:: Records for processing
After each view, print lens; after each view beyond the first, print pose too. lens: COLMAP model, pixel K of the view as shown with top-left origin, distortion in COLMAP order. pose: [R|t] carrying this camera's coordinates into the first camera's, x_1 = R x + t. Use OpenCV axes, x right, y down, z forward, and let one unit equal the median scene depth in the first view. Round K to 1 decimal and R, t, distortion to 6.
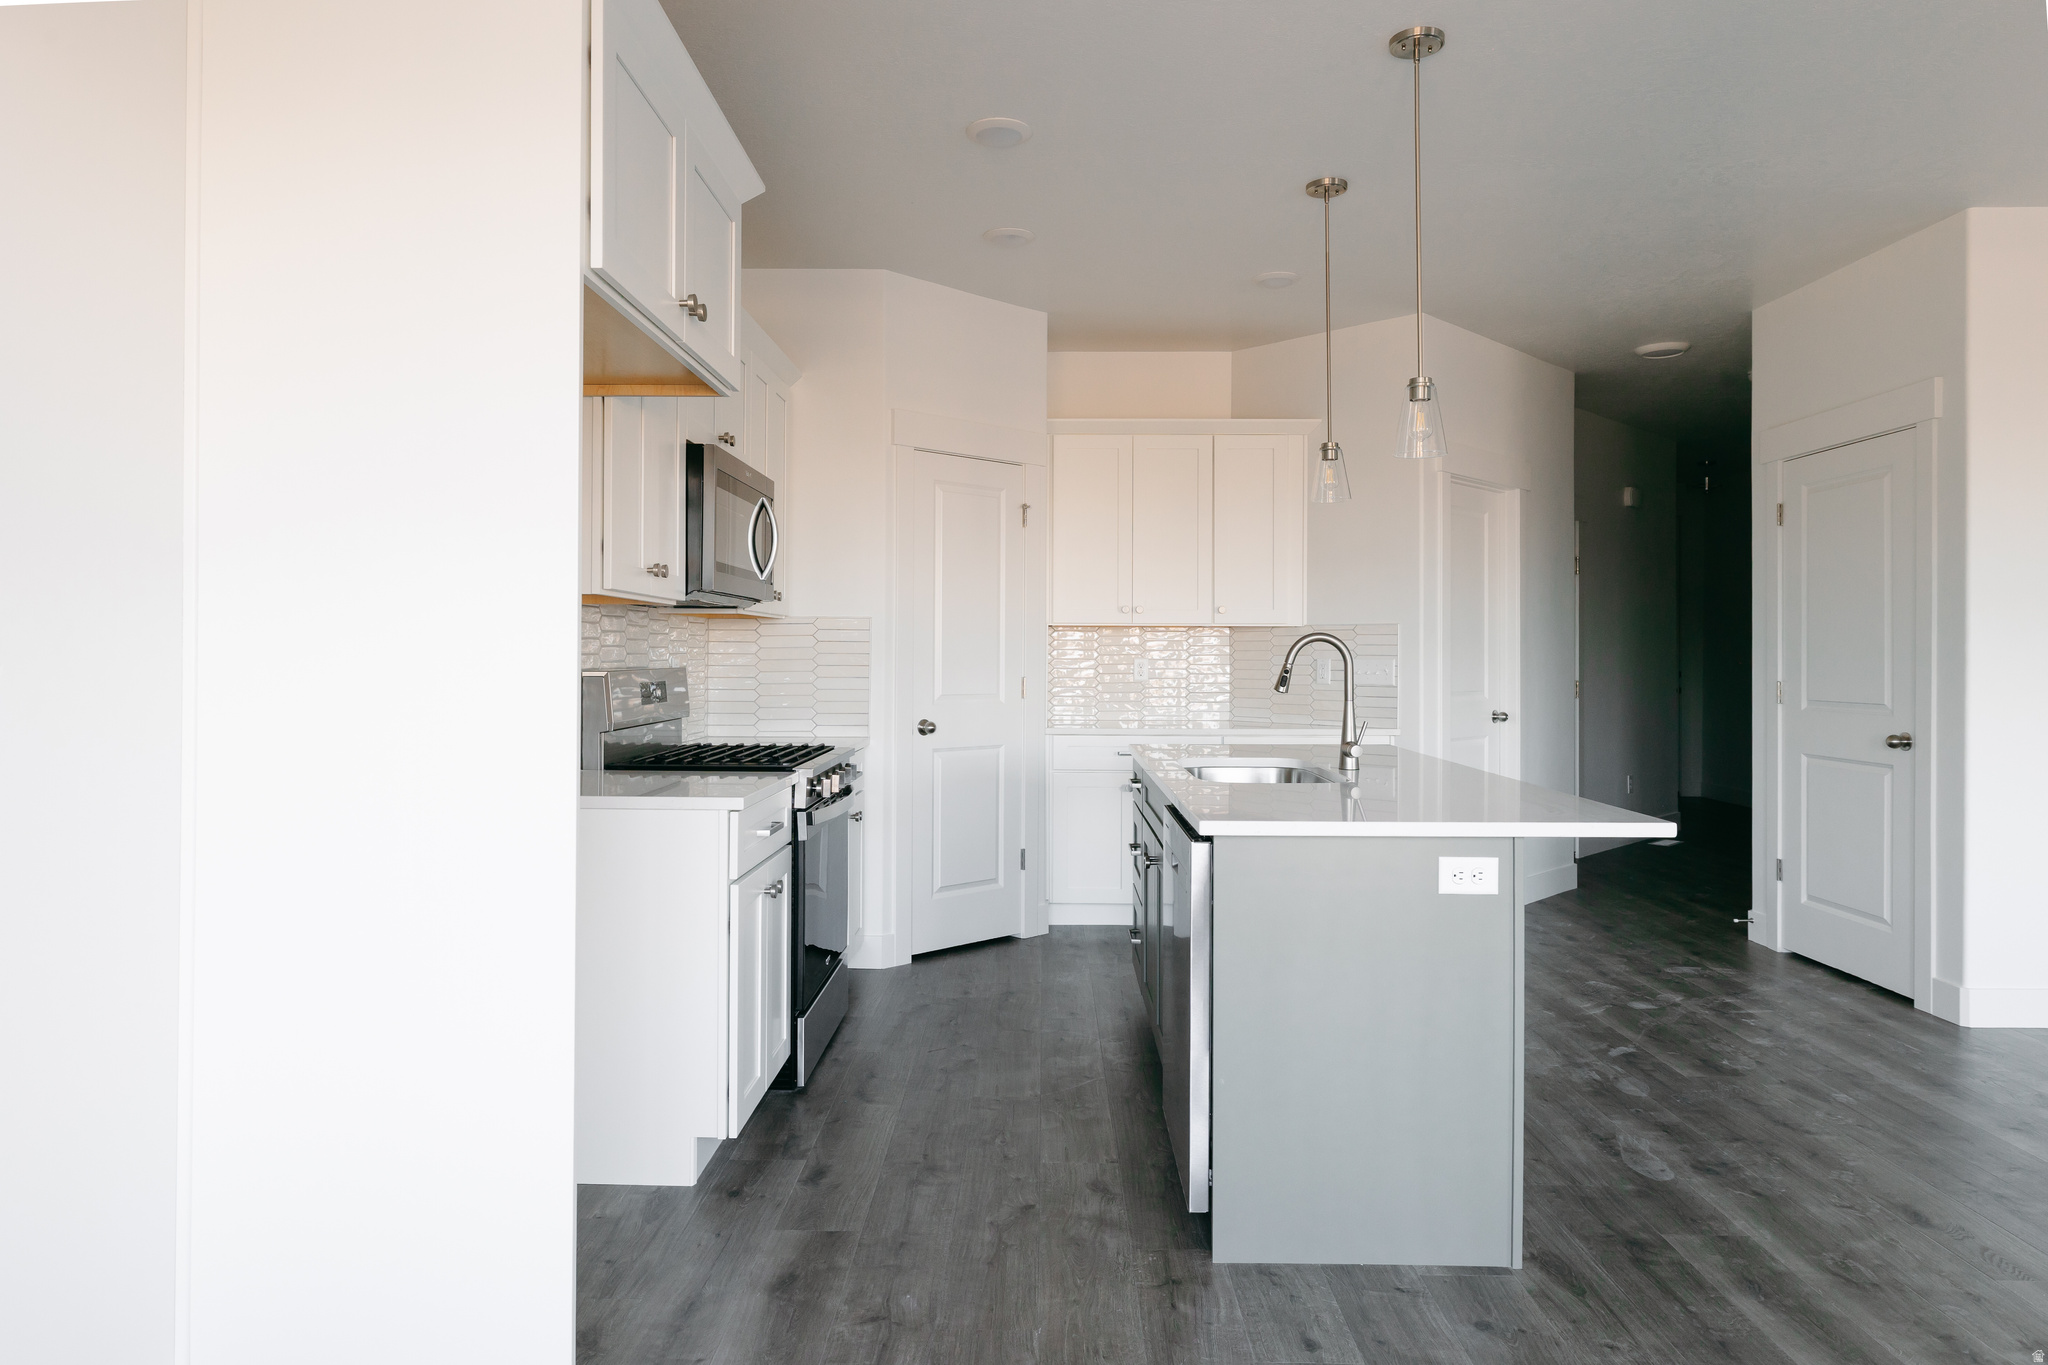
lens RADIAL K [[1246.5, 0, 1025.5], [0, 1246.5, 648.7], [0, 0, 1]] dist [-0.002455, 0.000712]
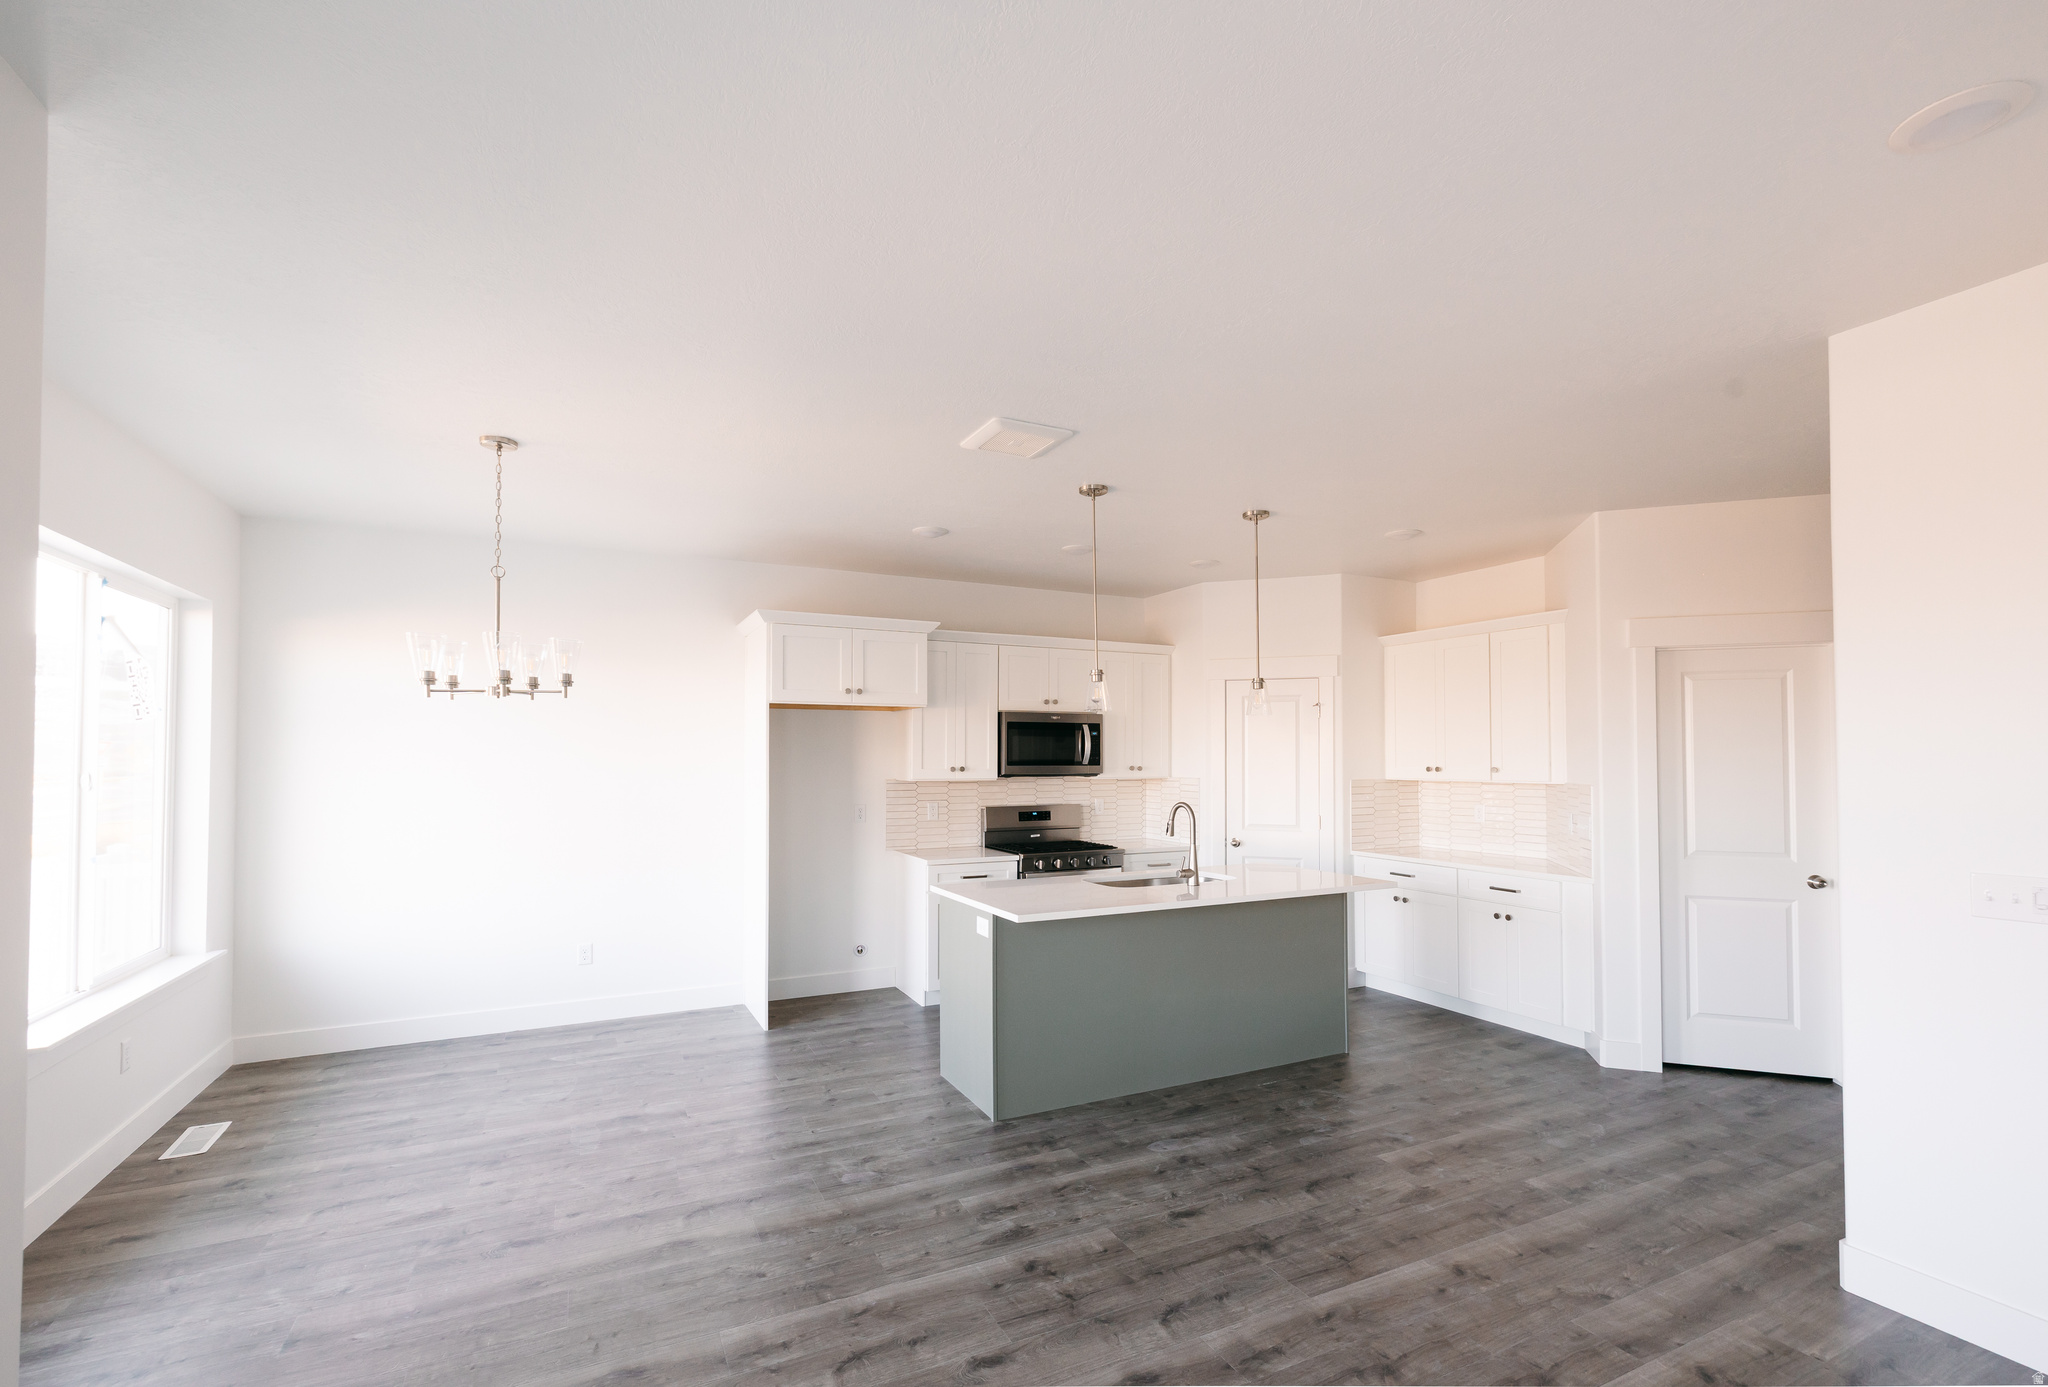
lens RADIAL K [[896.2, 0, 1013.1], [0, 896.2, 739.9], [0, 0, 1]] dist [0.005590, -0.000297]
pose [[0.455747, -0.023327, -0.889804, 1.257623], [0.004750, 0.999706, -0.023775, -0.071159], [0.890097, 0.006609, 0.455724, 0.250823]]
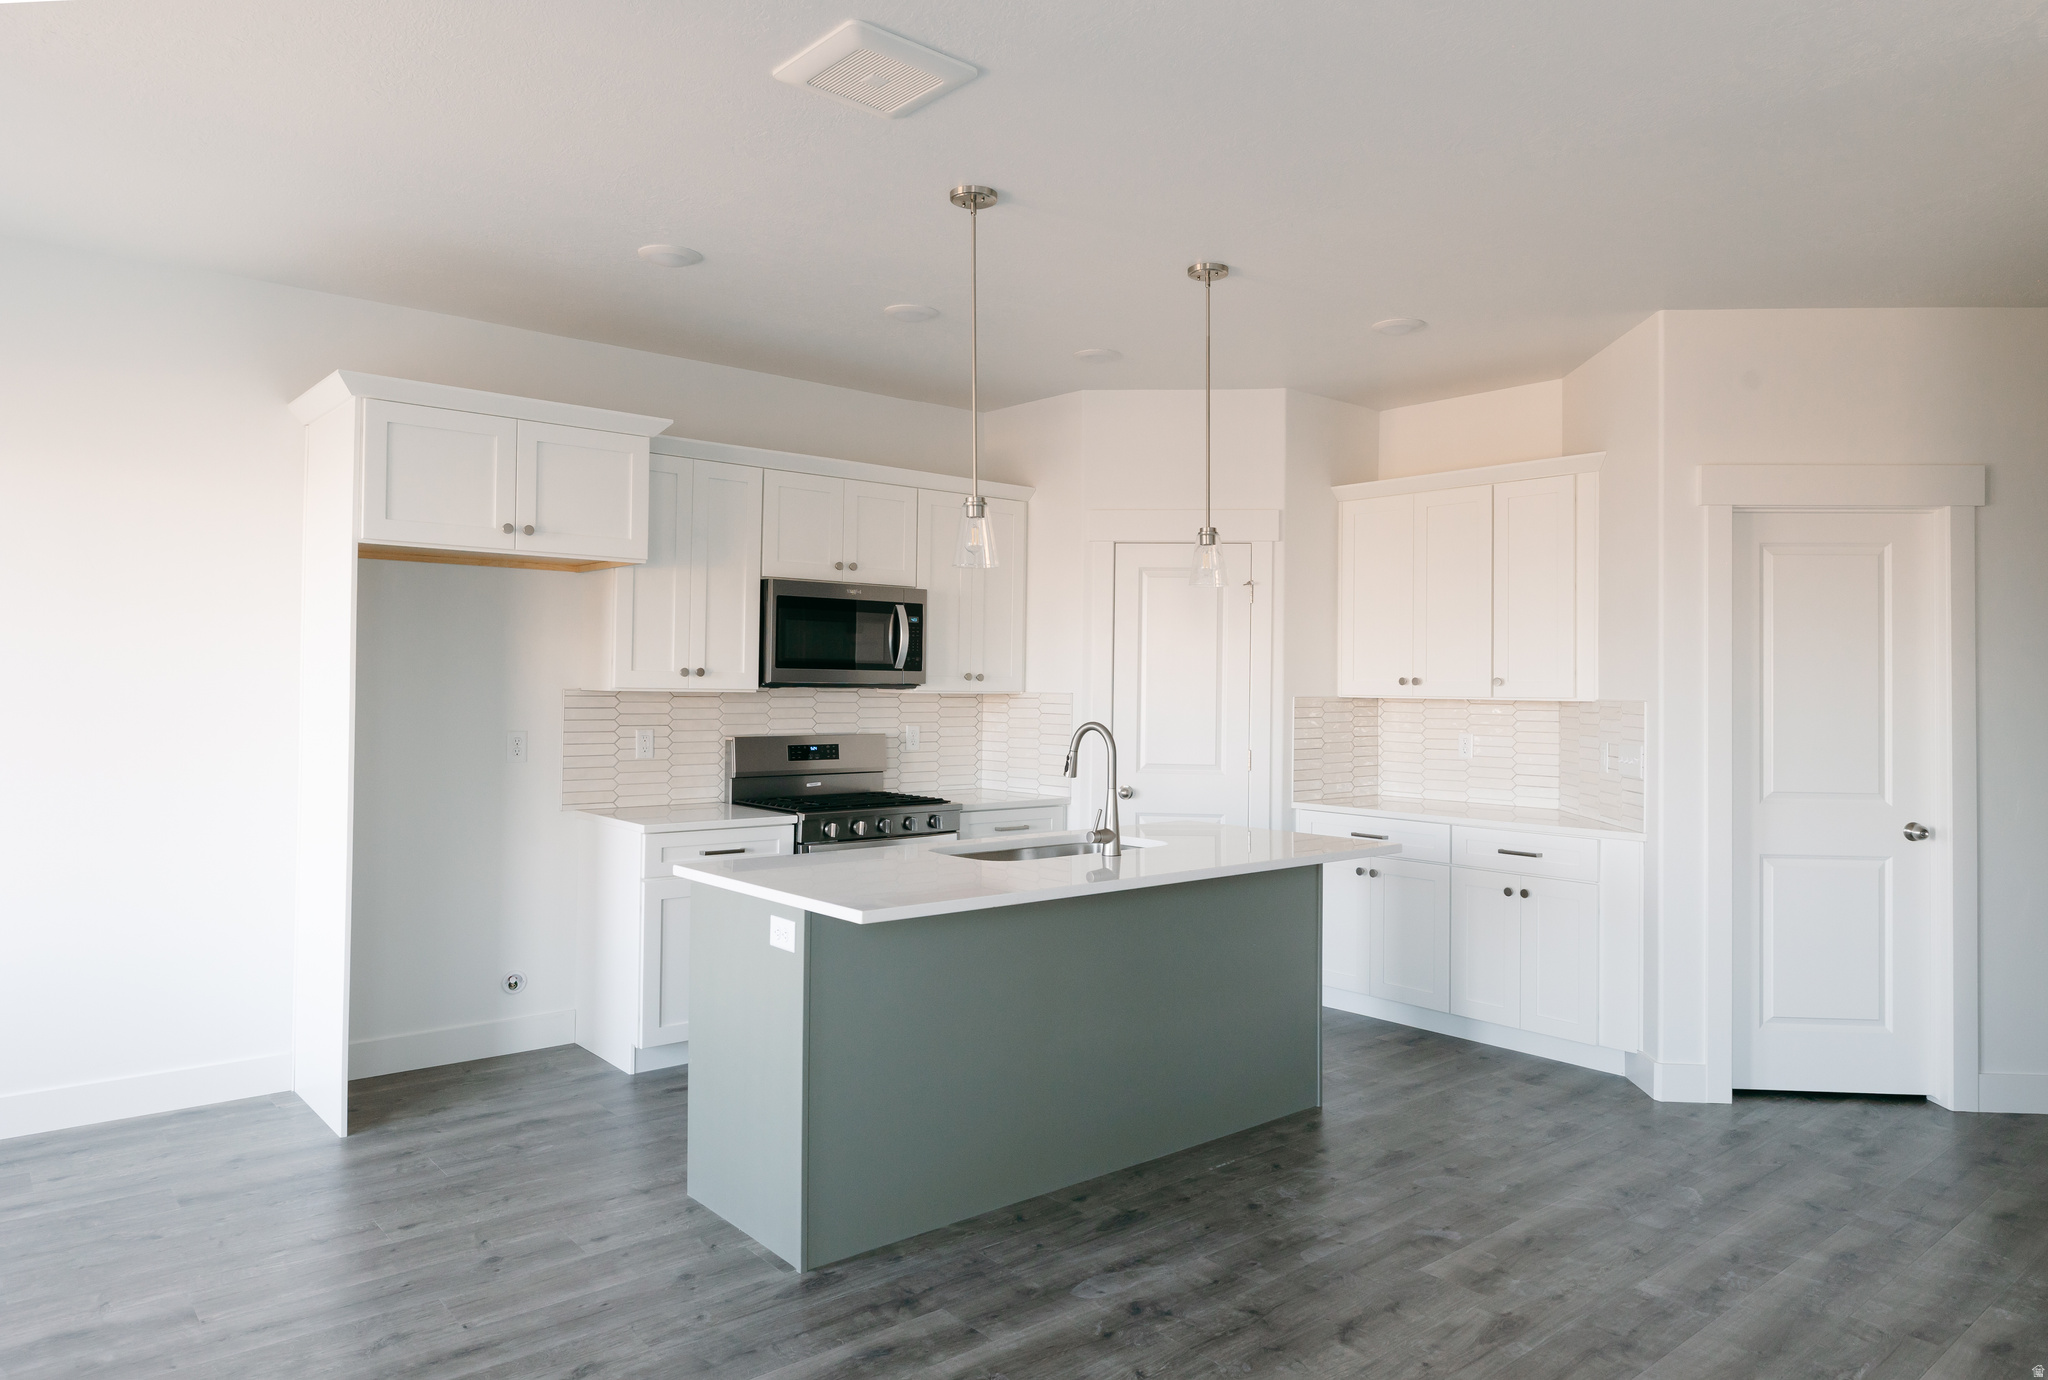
lens RADIAL K [[1313.5, 0, 1034.5], [0, 1313.5, 662.4], [0, 0, 1]] dist [-0.000435, 0.000881]
pose [[0.663417, -0.009838, -0.748185, 1.067442], [-0.006002, 0.999811, -0.018469, -0.043524], [0.748226, 0.016744, 0.663233, 0.237196]]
::::
Your goal -> Render every line of the records above as a JSON list of strings, one string per line, omitting blank lines and leaving the pictures out.

Solution ->
[
  "After each view, print lens; after each view beyond the first, print pose too. lens: COLMAP model, pixel K of the view as shown with top-left origin, distortion in COLMAP order. pose: [R|t] carrying this camera's coordinates into the first camera's, x_1 = R x + t. Use OpenCV axes, x right, y down, z forward, and let one unit equal the median scene depth in the first view. Round K to 1 decimal and R, t, distortion to 6.",
  "lens RADIAL K [[1246.5, 0, 1025.5], [0, 1246.5, 648.7], [0, 0, 1]] dist [-0.002455, 0.000712]",
  "lens RADIAL K [[896.2, 0, 1013.1], [0, 896.2, 739.9], [0, 0, 1]] dist [0.005590, -0.000297]",
  "pose [[0.455747, -0.023327, -0.889804, 1.257623], [0.004750, 0.999706, -0.023775, -0.071159], [0.890097, 0.006609, 0.455724, 0.250823]]",
  "lens RADIAL K [[1313.5, 0, 1034.5], [0, 1313.5, 662.4], [0, 0, 1]] dist [-0.000435, 0.000881]",
  "pose [[0.663417, -0.009838, -0.748185, 1.067442], [-0.006002, 0.999811, -0.018469, -0.043524], [0.748226, 0.016744, 0.663233, 0.237196]]"
]